Me enseñaste a volar, más alto de lo que jamás imaginé ser capaz de hacerlo.
Me hiciste creer en algo grande, puro y hermoso.
Dotaste a mi vida de sentido y a mi caminar de dirección.
Aprendí a cuidar de un jardín que poco a poco acabé sintiendo propio; velé por él aun cuando tú te olvidaste o te sentiste incapaz de hacerlo.
Conseguí que de la tierra yerma brotasen flores que se irguieron lozanas y llenas de colores hacia el azul del cielo.
Nos prometimos la vida y el futuro entero.
Durante un tiempo fuimos una estrella en el tejido del firmamento; fulgurante, radiante.
Una estrella en el manto eterno del cielo de nuestros sueños.
Hasta que me soltaste; decidiste dejarme caer; abandonarme y arrojarme al vacío directo hacia los brazos de la oscuridad.
Me resistí pero no pude; traté de comprenderlo y tampoco pude; y mientras caía osé alzar la mirada de vuelta a aquel que había sido mi cielo para comprobar que nuestra estrella había desaparecido.

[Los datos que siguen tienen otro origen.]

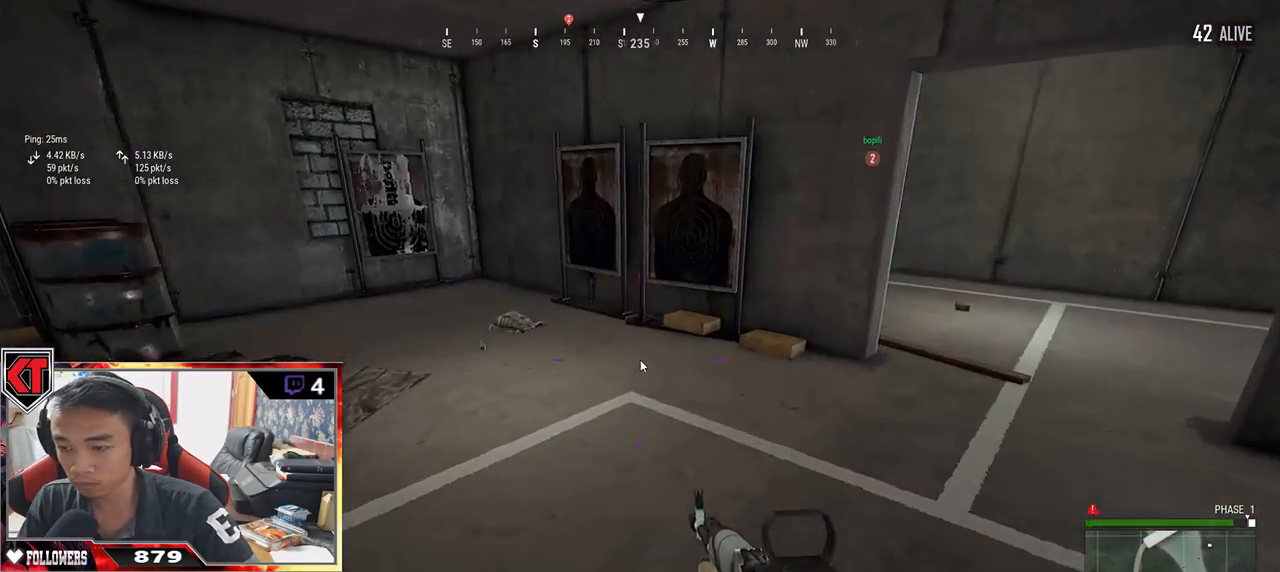
{"keys": ["w"], "mouse": [], "events": [[67, "tab", "up"], [133, "tab", "down"], [250, "tab", "up"]]}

Había dejado de brillar… para hacerlo en otro lugar lejano que me había sido vetado, que jamás podría alcanzar.
Y así fue como, una a una, el resto de las estrellas se fueron apagando lentamente sumiendo al mundo en sombras, como lágrimas que caen al suelo tras brotar de unos ojos que se pliegan de dolor ante la imposibilidad de soportar la dureza y el peso amargo de una realidad que nunca merecieron contemplar.